◆ EXCERPT ◆
Content starts
SuperPhone or SubComputer?

There’s a lot of debate right now over the future of Mobile Internet Devices (MIDs), so I figured I might as well throw in my two cents and set it all straight. Some folks say that everybody is gonna be dragging around a really small laptop with a ton of power, extremely long battery life, and a full operating system, such as ASUSTeK’s Eee PC or Apple’s MacBook Air; others insist that a smartphone-like device, similar to Apple’s iPhone, will be what the world carries in their pocket. Me? I’ll take the latter. Don’t get me wrong, I think that tomorrow’s laptops will be ultra-portable just like the Eee PC and the MacBook Air, or possibly even be similar to a UMPC. However, I have no doubt that people’s primary portable device will be a “SuperPhone.”

It simply makes more sense to just put a full (even more so than iPhone’s Mobile Safari) Web browser and, at least a somewhat more, complete operating system on a device like a cell phone that nearly three-hundred million people in the United States alone already carry with them on a regular basis. The iPhone actually comes very close to this. Essentially, all a phone would need to fulfill these requirements and be just as good as having a UMPC or Eee PC is to have all of the features of the iPhone, in addition to a full Web browser and a full OS. The key points that the current iPhone’s software lacks are the ability to view all of the Web 2.0 content on any page on the Internet, the ability to download any kind of file, including additional software, and, most importantly, the ability to easily develop and release applications for that device in order to expand its functionality. The operating system itself needs to be very flexible and easily allow features to be added via of 3rd-party software. The iPhone will be adding support for 3rd-party apps soon, but only from Apple approved developers. That’s not enough, anyone needs to be able to develop and release software apps for the devices. Of course, they also need to support much faster mobile broadband, which will come with 4th Generation wireless technologies, especially LTE (Long Term Evolution) around 2011.
Content ends
◆ INPUT DATA ◆
Content starts
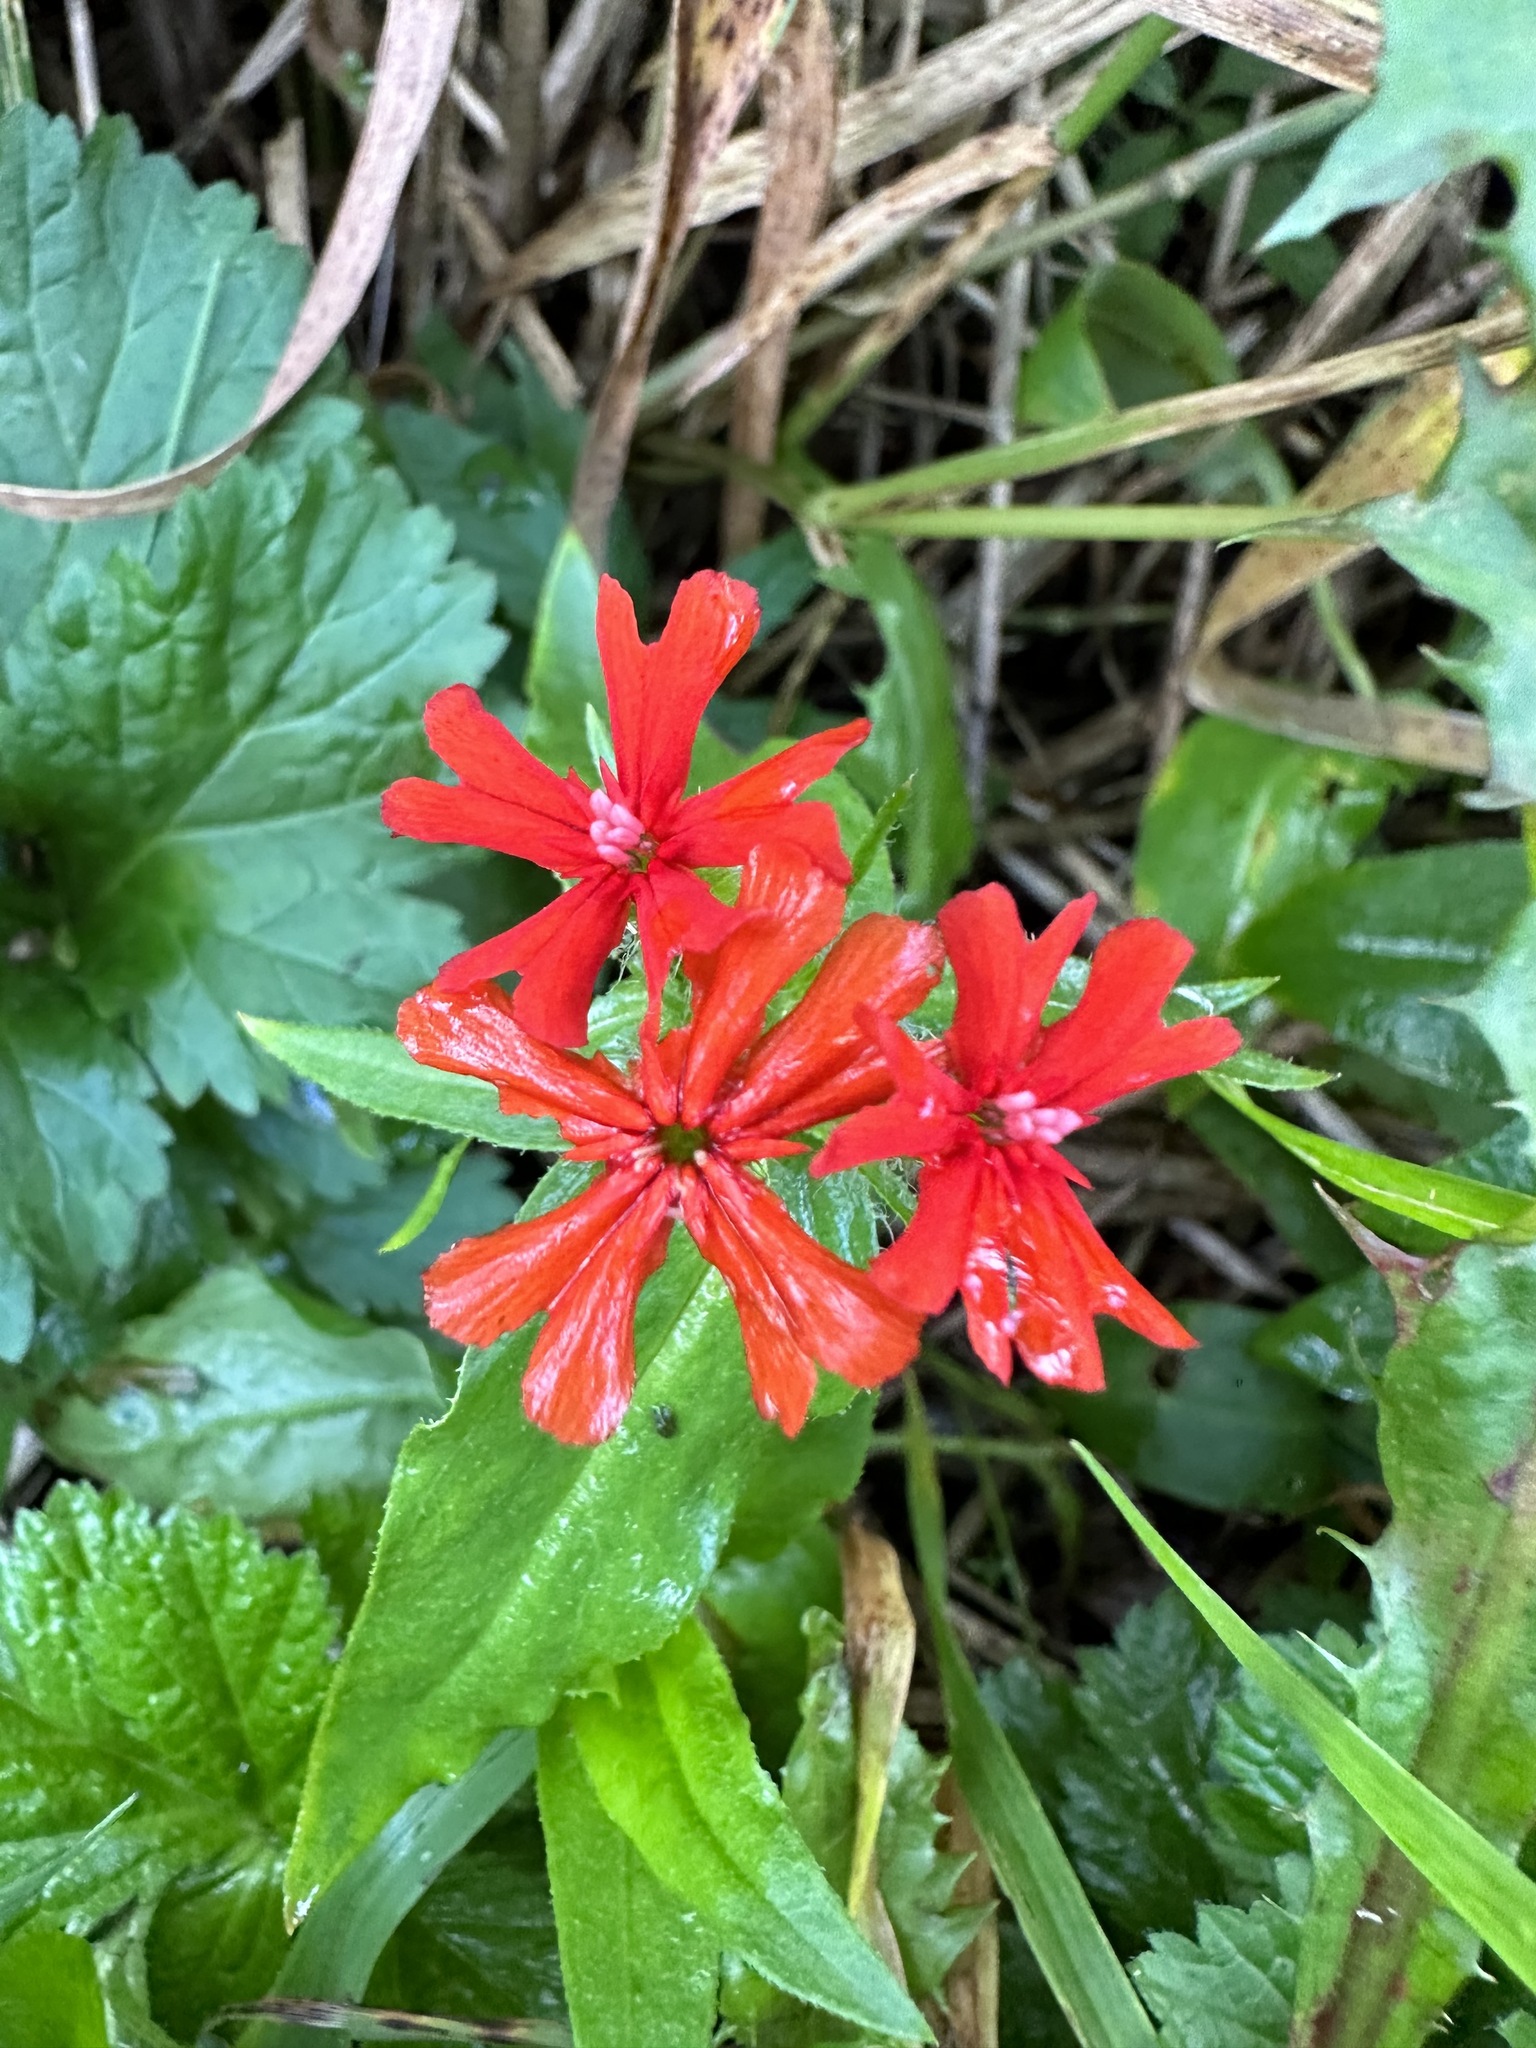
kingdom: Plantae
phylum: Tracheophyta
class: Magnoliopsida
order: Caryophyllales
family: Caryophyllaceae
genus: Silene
Content ends
Content starts
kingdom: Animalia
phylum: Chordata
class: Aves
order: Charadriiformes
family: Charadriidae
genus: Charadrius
Content ends
◆ WHAT THIS EXERCISE ASKS ◆
A. Do these statements agree with the SuperPhone post? Answer yes or no for each, quoting the deciding words from the post. (i) The author expects a small laptop to become people's primary portable device. (ii) Third-party apps for the iPhone are to come only from developers Apple approves. (iii) The post expects LTE to arrive around 2011.
B. Pick up the SuperPhone post after its last sentence and continue it.

◆ LIST OF ANSWERS ◆
A.
(i) No: "I have no doubt that people’s primary portable device will be a “SuperPhone.”"
(ii) Yes: "The iPhone will be adding support for 3rd-party apps soon, but only from Apple approved developers."
(iii) Yes: "especially LTE (Long Term Evolution) around 2011."

B.
I believe that within the next few years, we will see a major shift in the cell phone industry, which in part has already been sparked by the inception of the iPhone, toward devices that more and more resemble a mobile computer. They will have complete operating systems with many interesting (and some nearly useless) features just as desktop and laptop computers today, complete with full Internet browsers, and extensive third-party application support to enable even more features and mobile gaming. Ultra-fast wireless broadband will accompany this array of new features with speeds of 100 Mbps or more (12 times faster than the average fastest wired broadband of today). These new devices will also have elaborate touch screens which will provide a brilliant user experience. Anything you can do on a computer, you will be able to do on your cell phone, or whatever they end up being called. However, as cell phones resemble computers more and more, security risks increase, but I’ll save that for another day.